The Nature study augments earlier work by Dr. Morrison and his team that showed endothelial cells and perivascular cells lining the blood vessels in the bone marrow create the environment that maintains haematopoietic stem cells, which produce billions of new blood cells every day. The latest study shows that bone-forming cells create the environment that maintains early lymphoid progenitors.
“Our research documents that there are different niches, or microenvironments, for blood-forming stem cells and restricted progenitors in the bone marrow,” Dr. Morrison said. “One way that bone marrow makes different kinds of blood-forming cells is by compartmentalizing them into different neighborhoods within the marrow.”

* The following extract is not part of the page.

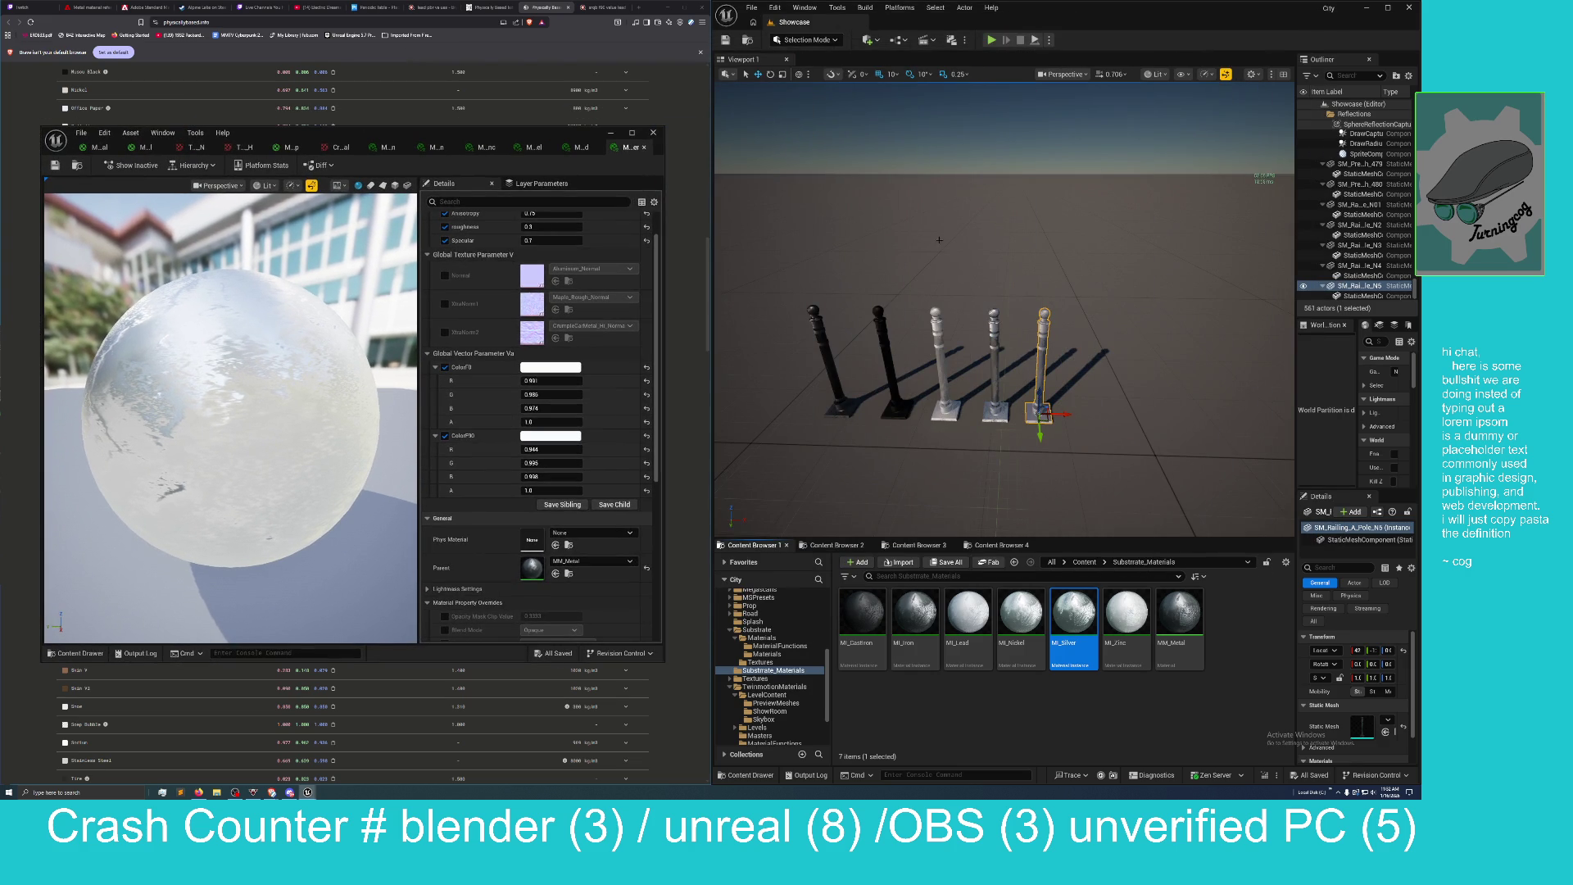
mouse_move(1038, 414)
left_mouse_down()
mouse_move(1129, 415)
mouse_move(1106, 413)
left_mouse_up()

The researchers identified niches for stem cells and early lymphoid progenitors by determining which cells are the sources of a growth factor (CXCL12) necessary for the proliferation of those two populations of blood-forming cells. By taking the same approach for other growth factors in the bone marrow, researchers should be able to map the niches for every kind of blood-forming progenitor cell in the bone marrow,
Dr. Morrison said.
The UTSW paper’s first author is Dr. Lei Ding, a former postdoctoral research fellow at the Children’s Research Institute and the Howard Hughes Medical Institute (HHMI) at UT Southwestern. Dr. Ding is now an assistant professor at Columbia University. Research support came from the HHMI and the National Heart, Lung, and Blood Institute.
About the Children’s Research Institute
Children’s Medical Center Research Institute at UT Southwestern (CRI) is a joint venture positioned to build upon the comprehensive clinical expertise of Children’s Medical Center of Dallas and the internationally recognized scientific environment of UT Southwestern Medical Center. CRI’s mission is to perform transformative biomedical research to better understand the biological basis of disease. Established in 2011, CRI is creating interdisciplinary groups of exceptional scientists and physicians to pursue research at the interface of regenerative medicine, cancer biology and metabolism, which together hold unusual potential for discoveries that can yield groundbreaking advances in science and medicine.